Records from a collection
________________

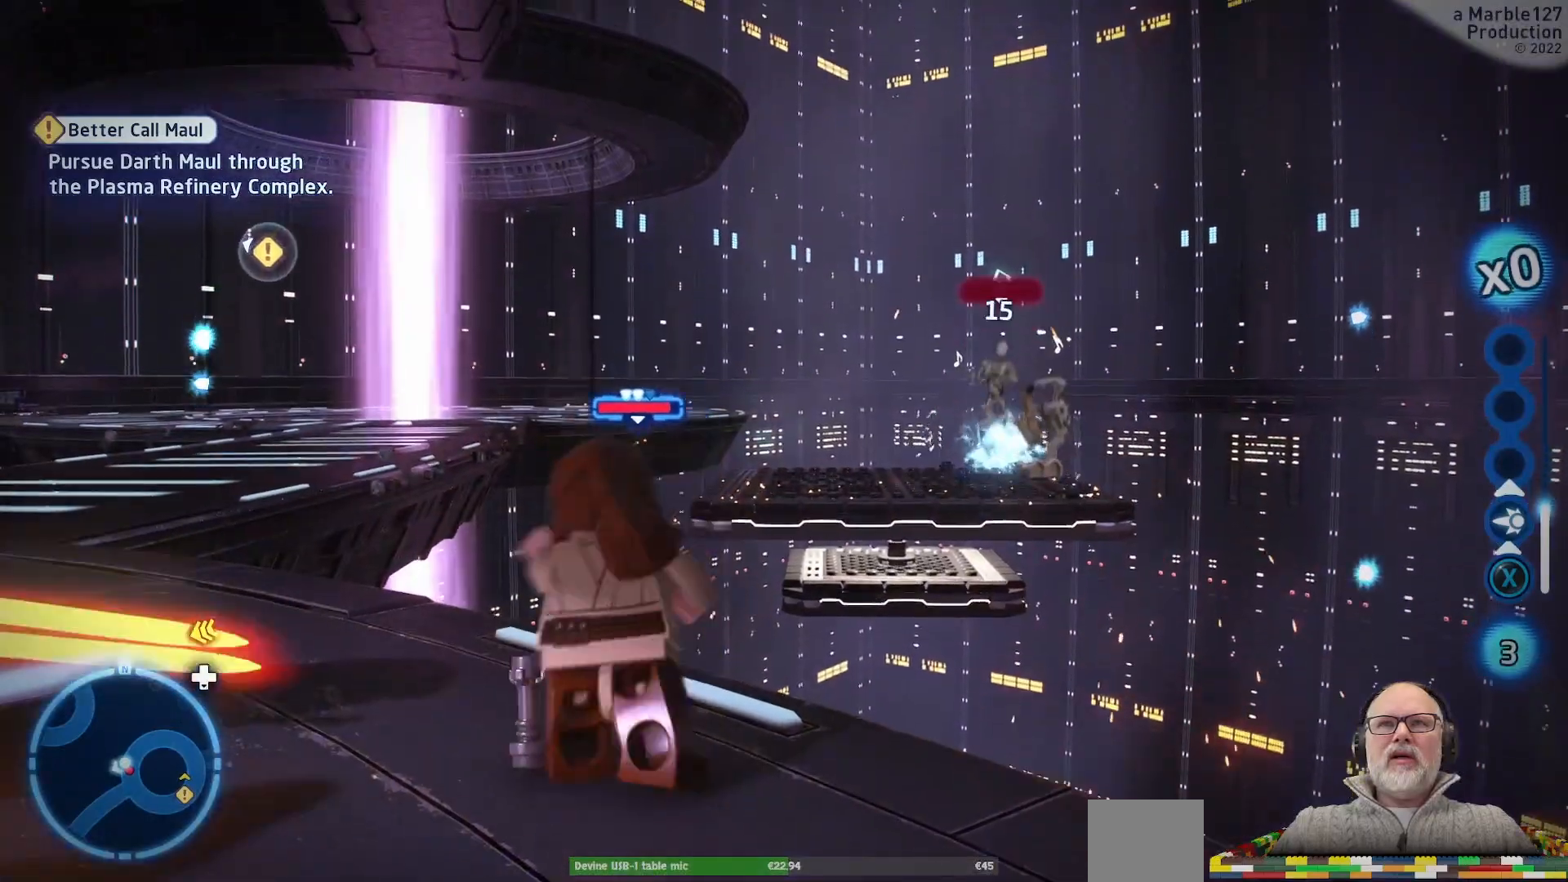
{"buttons": [], "left_stick": "center", "right_stick": "center"}
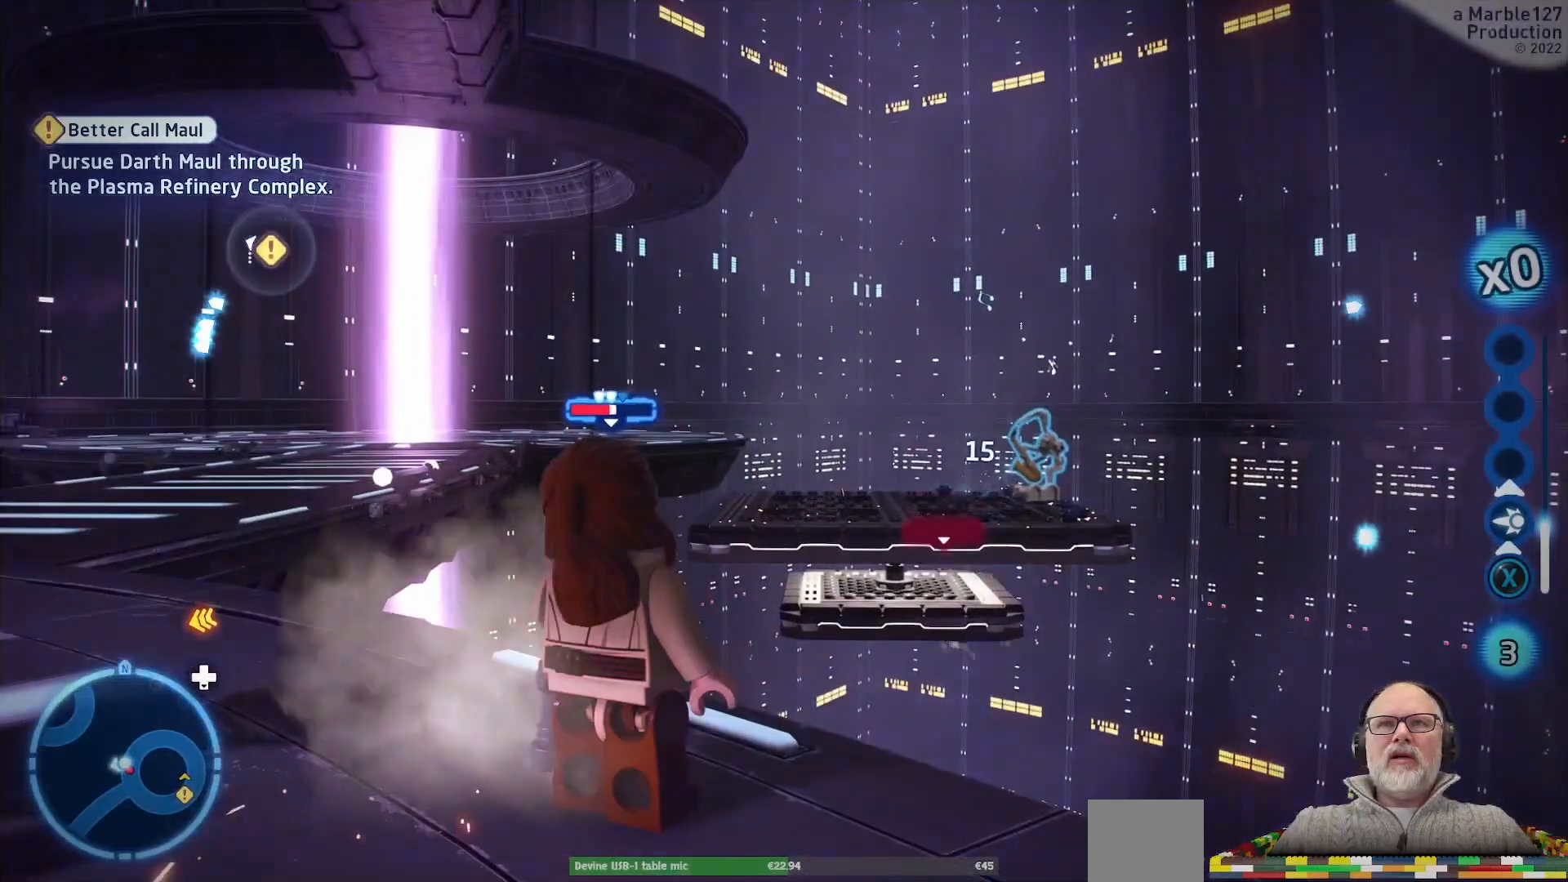
{"buttons": [], "left_stick": "center", "right_stick": "center", "events": []}
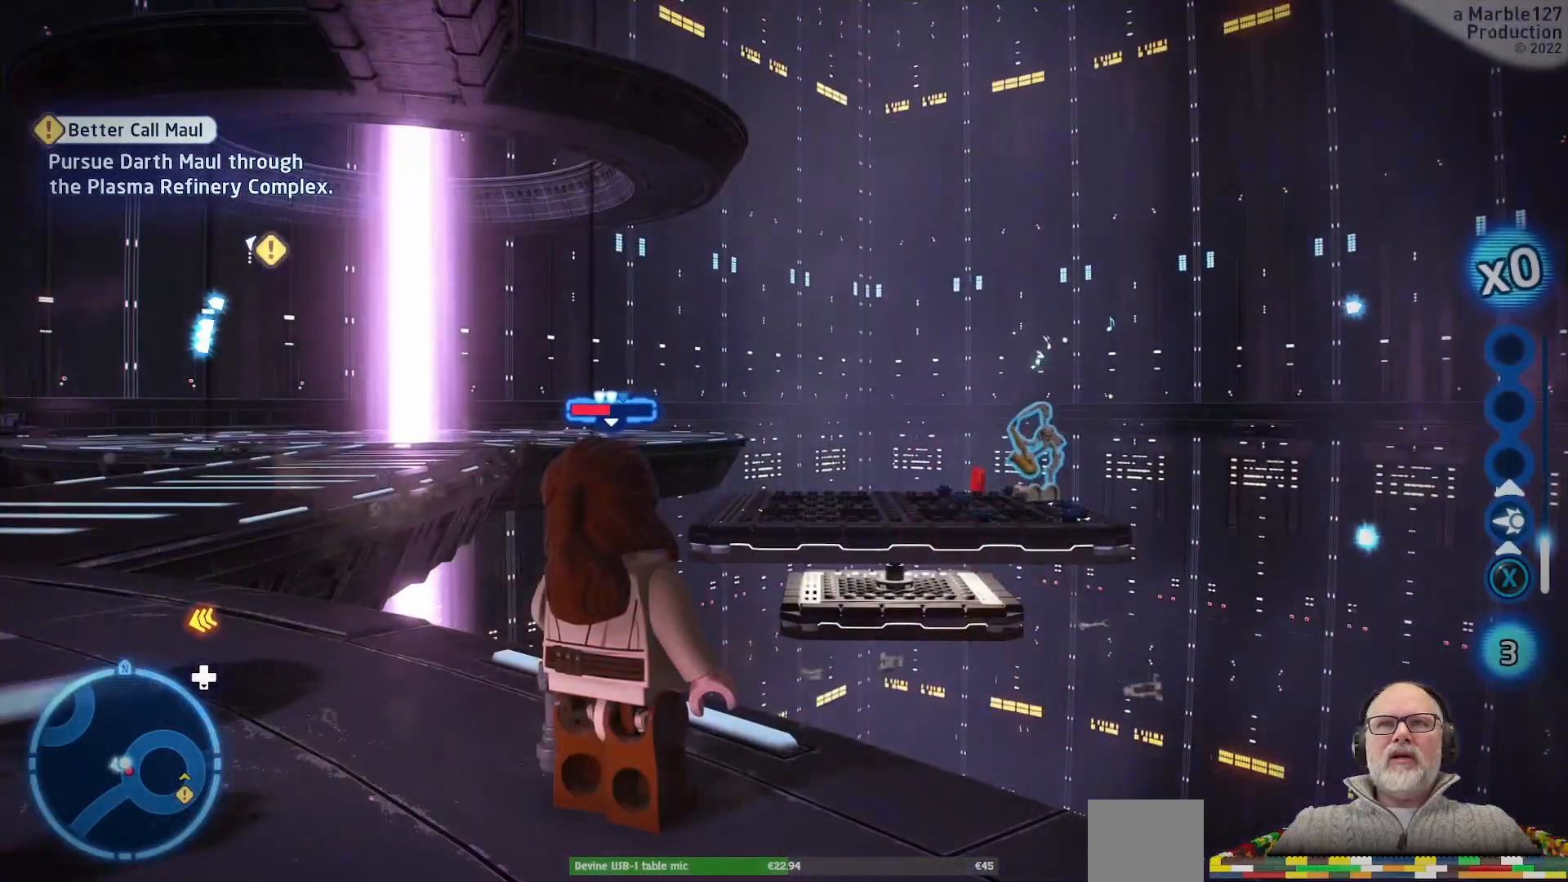
{"buttons": [], "left_stick": "right", "right_stick": "center", "events": [[33, "B", "down"], [167, "B", "up"], [367, "B", "down"], [467, "B", "up"], [500, "left_stick", "right"]]}
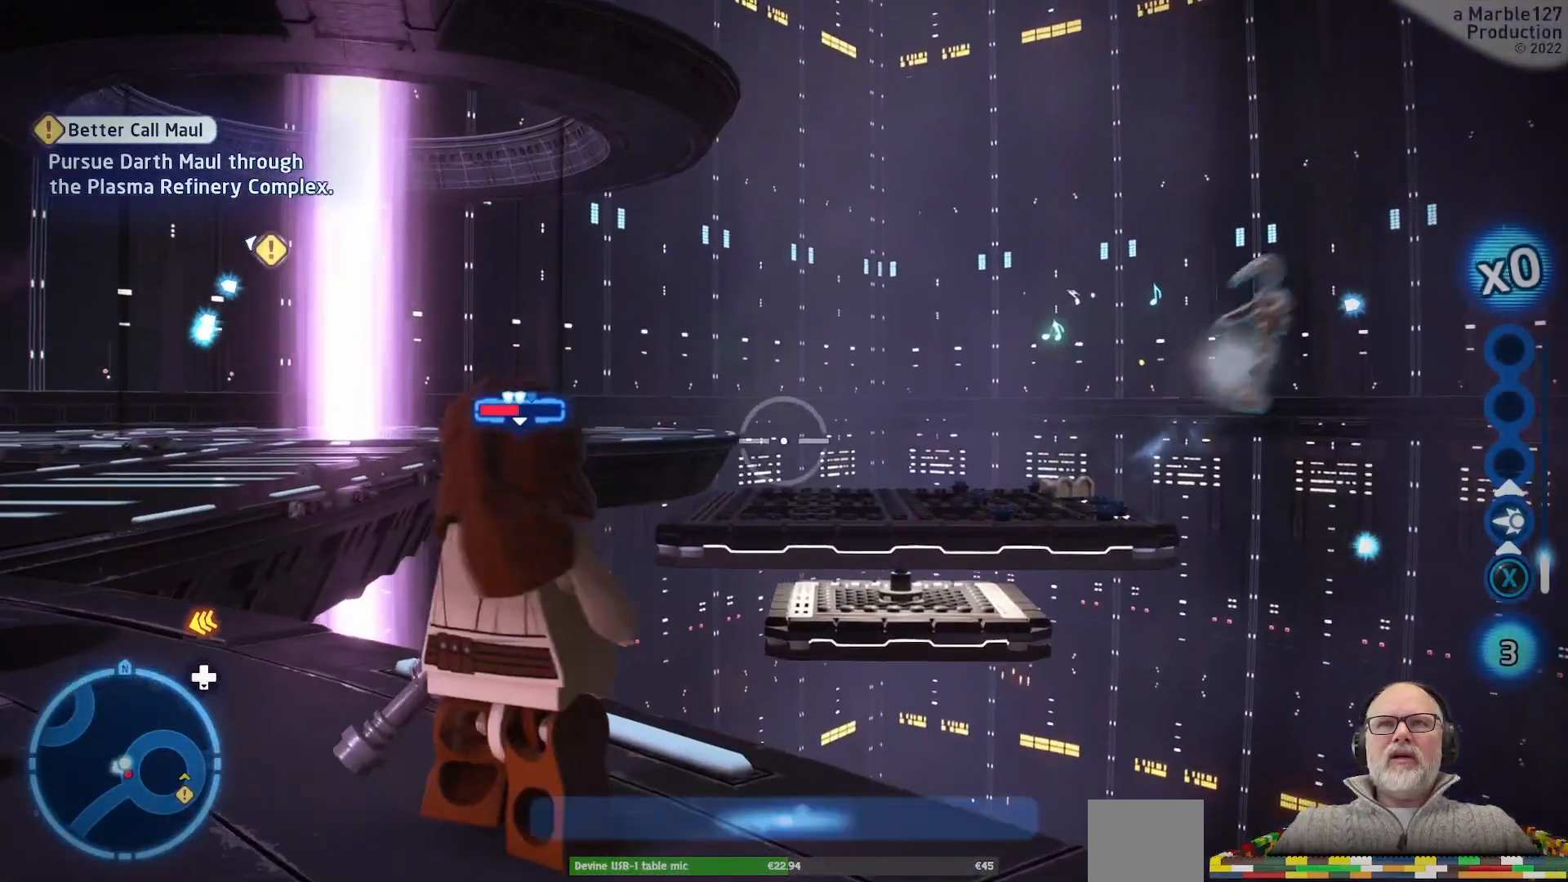
{"buttons": [], "left_stick": "center", "right_stick": "center", "events": [[200, "left_stick", "center"]]}
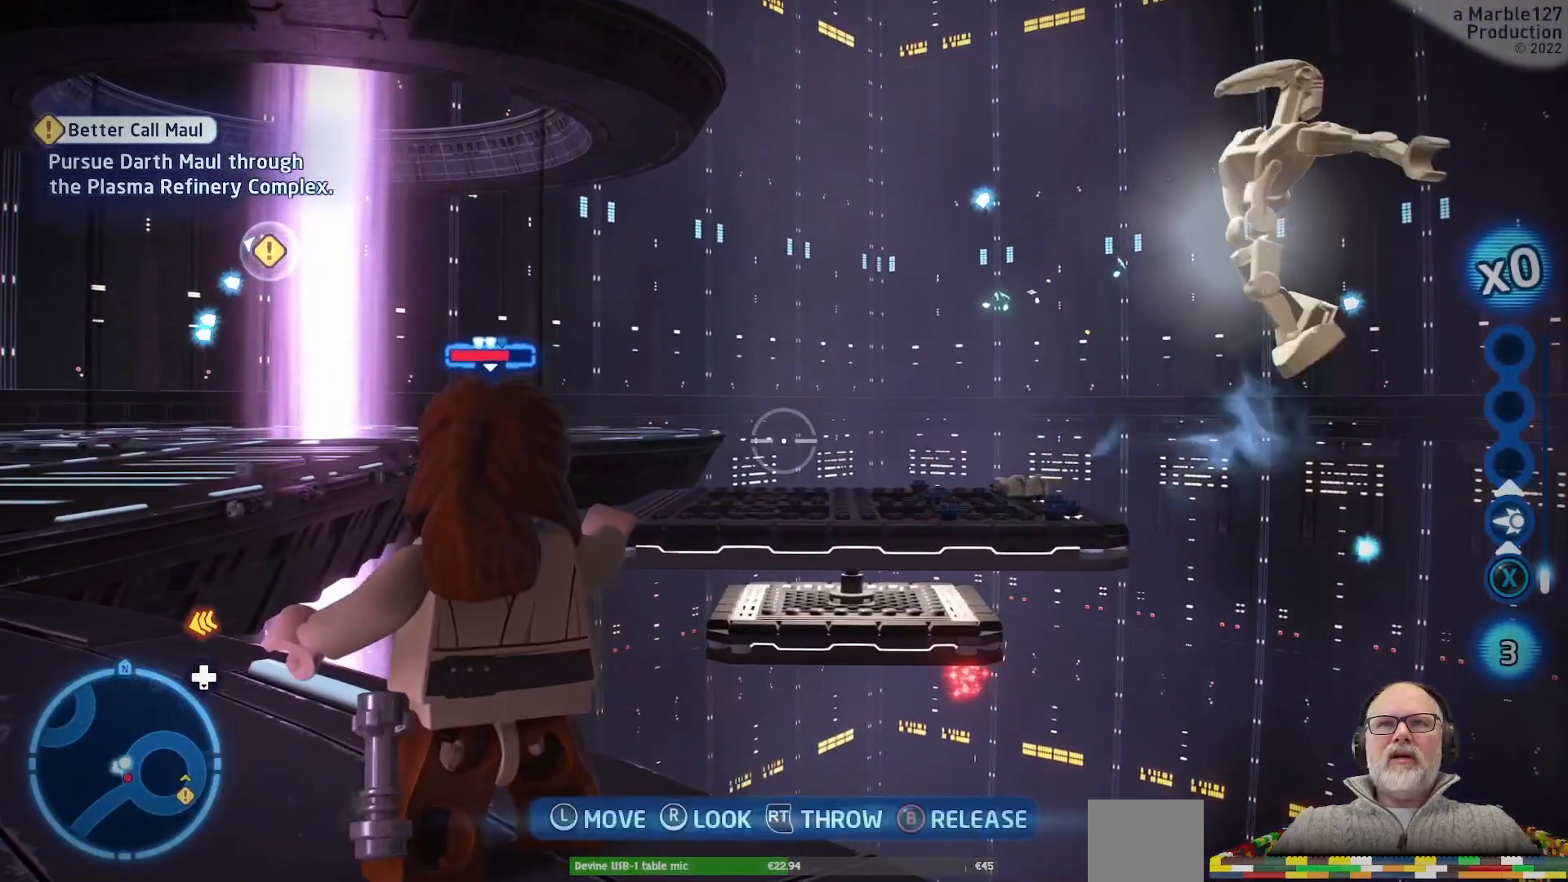
{"buttons": [], "left_stick": "center", "right_stick": "center", "events": []}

________________

Reproduce each record above by retyping it exactly; omit all images.

- [EXERCISE RESPONSE]
{"buttons": [], "left_stick": "center", "right_stick": "center"}
{"buttons": [], "left_stick": "center", "right_stick": "center", "events": []}
{"buttons": [], "left_stick": "right", "right_stick": "center", "events": [[33, "B", "down"], [167, "B", "up"], [367, "B", "down"], [467, "B", "up"], [500, "left_stick", "right"]]}
{"buttons": [], "left_stick": "center", "right_stick": "center", "events": [[200, "left_stick", "center"]]}
{"buttons": [], "left_stick": "center", "right_stick": "center", "events": []}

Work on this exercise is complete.